For the allosteric model, we used gating Scheme 2 of Zahradnikova and Zahradnikov (1996; see Fig. 4), since it can be considered a "worst case," having slow inactivation and only a single calcium binding site. In this model, RyRs interact both allosterically and by CICR— a process difficult to analyze intuitively. The strategy we used to choose the allosteric interaction energies had two parts. To produce local stability, the forward rates of inactivating transitions need to be increased, which requires stabilizing the inactivated state(s) relative to the noninactivated. A simple counting argument shows that adding an allosteric energy E_ij that is equal to –E/4 if one of the states i and j is an inactivated state and –E/2 if both are, will contribute –E to the free energy change associated with any inactivating transition of a channel that has four nearest neighbors. To produce global stability is somewhat more subtle, because it requires creating, de novo, cooperativity of RyR activation by calcium. Since, in Scheme 2, each RyR has only a single Ca²⁺ binding site, it is necessary to create positive cooperativity between binding sites on different RyRs. The strategy here is to add a large, positive allosteric contact energy between a RyR in an open state and one in the resting state. Initially, all RyRs in the diad are in the resting state R. Binding of calcium to one of these RyRs will move it to state C₁, from which it could open if the channel were in isolation. But, to move this RyR to states O₁ or O₂ when it is surrounded by resting channels would cause a large increase in allosteric energy, so this transition is effectively prevented by an energy barrier. If more of its neighbors acquire bound calcium, moving them out of state R, the energy barrier is decreased so that the RyR can open, effectively responding to the binding of several Ca²⁺ ions by the array as a whole. The important insight here is that, for this strategy to work, the underlying single-RyR gating scheme must have a closed state with bound calcium, so that binding of multiple Ca²⁺ ions by the array can occur before any channel opens. If binding of the first Ca²⁺ is tantamount to opening of the channel, then this event, however rare, will supply the local calcium to permit opening of nearby channels so that the whole array is effectively triggered by a single Ca²⁺.

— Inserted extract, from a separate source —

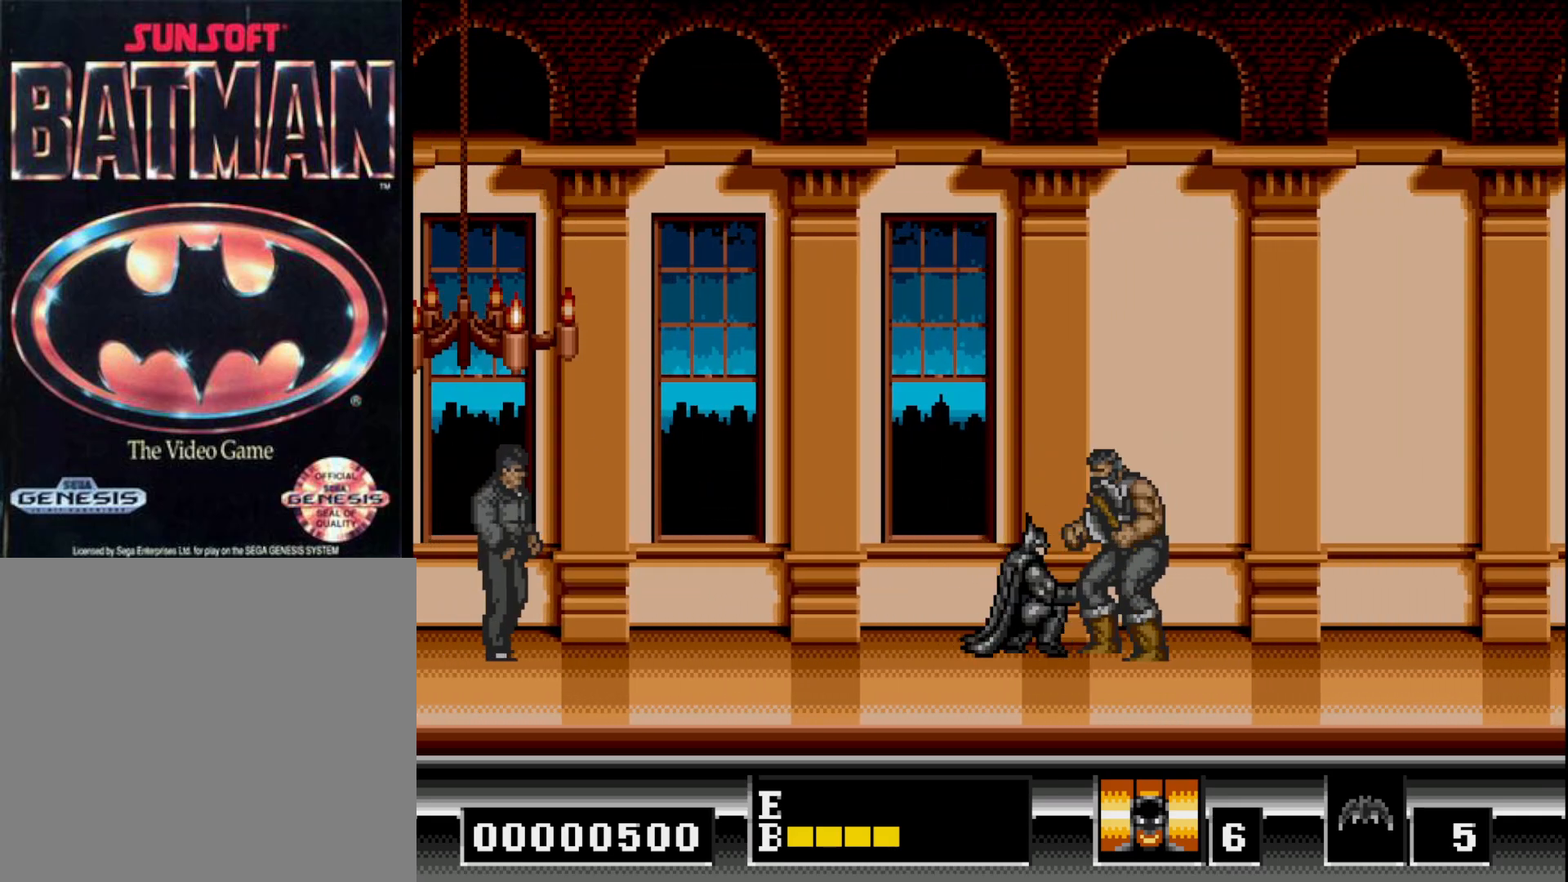
{"buttons": ["DPAD_DOWN"], "right_stick": "center", "events": [[33, "A", "up"], [117, "A", "down"], [183, "A", "up"], [267, "A", "down"], [317, "A", "up"], [400, "A", "down"], [450, "A", "up"]]}
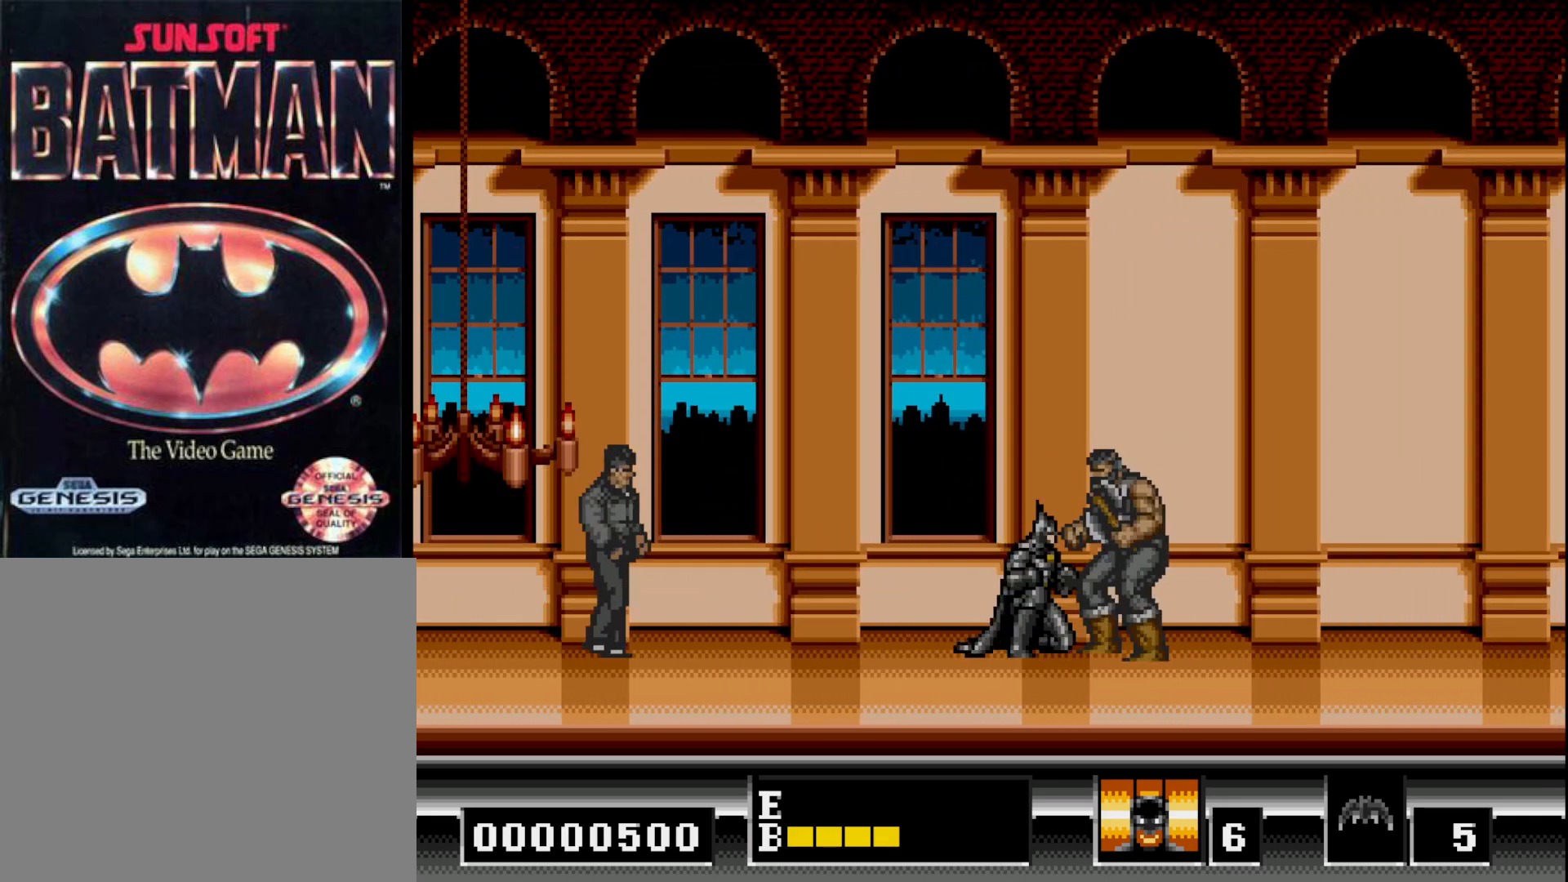
{"buttons": ["A", "DPAD_DOWN"], "right_stick": "center", "events": [[50, "A", "down"], [100, "A", "up"], [183, "A", "down"], [250, "A", "up"], [333, "A", "down"], [400, "A", "up"], [483, "A", "down"]]}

Once one RyR opens, a complicated interplay of allosteric and CICR interactions ensues, including some unexpected effects. For example, the energy barrier that prevented opening of a RyR surrounded by resting neighbors will, during the relaxation phase, prevent calcium from dissociating from RyRs that are in contact with one that is still open. We started with allosteric energies chosen by the two strategies described in the preceding paragraph, which succeeded in creating cooperativity of activation and strong inactivation. We then made adjustments, guided by admittedly incomplete intuition, until the performance of the model was satisfactory. The final matrix of allosteric interaction energies is shown in Fig. 10 A; they are not necessarily either unique or optimal. It should be noted that in this model we made no changes in the bilayer-derived parameters other than the introduction of the allosteric interactions. In Fig. 10 B, we show typical time courses of SR release in response to 50-ms depolarizations to the voltages shown. While the responses are not exactly the same as those of the phenomenological model, they serve to demonstrate that Fig. 4, Scheme 2, when augmented by the allosteric couplings, produces locally stable release. Fig. 10 C shows the rate of release stimulated by global cytosolic Ca²⁺, for Scheme 2 with and without allosteric couplings. The presence of the allosteric couplings converts the first order dependence of release flux on global [Ca²⁺]_cyto into a cooperative response. This markedly reduces the rate of release triggered by global [Ca²⁺]_cyto in the physiologic range, as required for global stability. Fig. 11, A and B, shows explicitly that the dynamics of [Ca²⁺]_cyto after repolarization, and the spontaneous release rate when exposed to resting [Ca²⁺]_cyto have been stabilized by the allosteric interactions. These allosteric interactions are basically inhibitory in character, as demonstrated in Fig. 11, C and D, which shows the effect of reducing the number of RyRs by leaving random vacancies in the RyR lattice. When the lattice is more than 60% filled, increasing the number of RyRs actually decreases the absolute release rate, because the effect of allosteric inhibitions more than compensates for the increased number of RyRs carrying the release flux. It is striking that even a few vacancies per diad markedly increase background calcium release, impairing global stability (Fig. 11 D).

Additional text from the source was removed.